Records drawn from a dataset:
•••••

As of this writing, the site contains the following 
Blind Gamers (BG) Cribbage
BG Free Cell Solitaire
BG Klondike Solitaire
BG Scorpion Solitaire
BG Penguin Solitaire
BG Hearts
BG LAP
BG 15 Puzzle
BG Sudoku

•••••

▶ **Your objective**
Once the records have been read, print them all again exactly.

▶ **Exercise answer**
As of this writing, the site contains the following 
Blind Gamers (BG) Cribbage
BG Free Cell Solitaire
BG Klondike Solitaire
BG Scorpion Solitaire
BG Penguin Solitaire
BG Hearts
BG LAP
BG 15 Puzzle
BG Sudoku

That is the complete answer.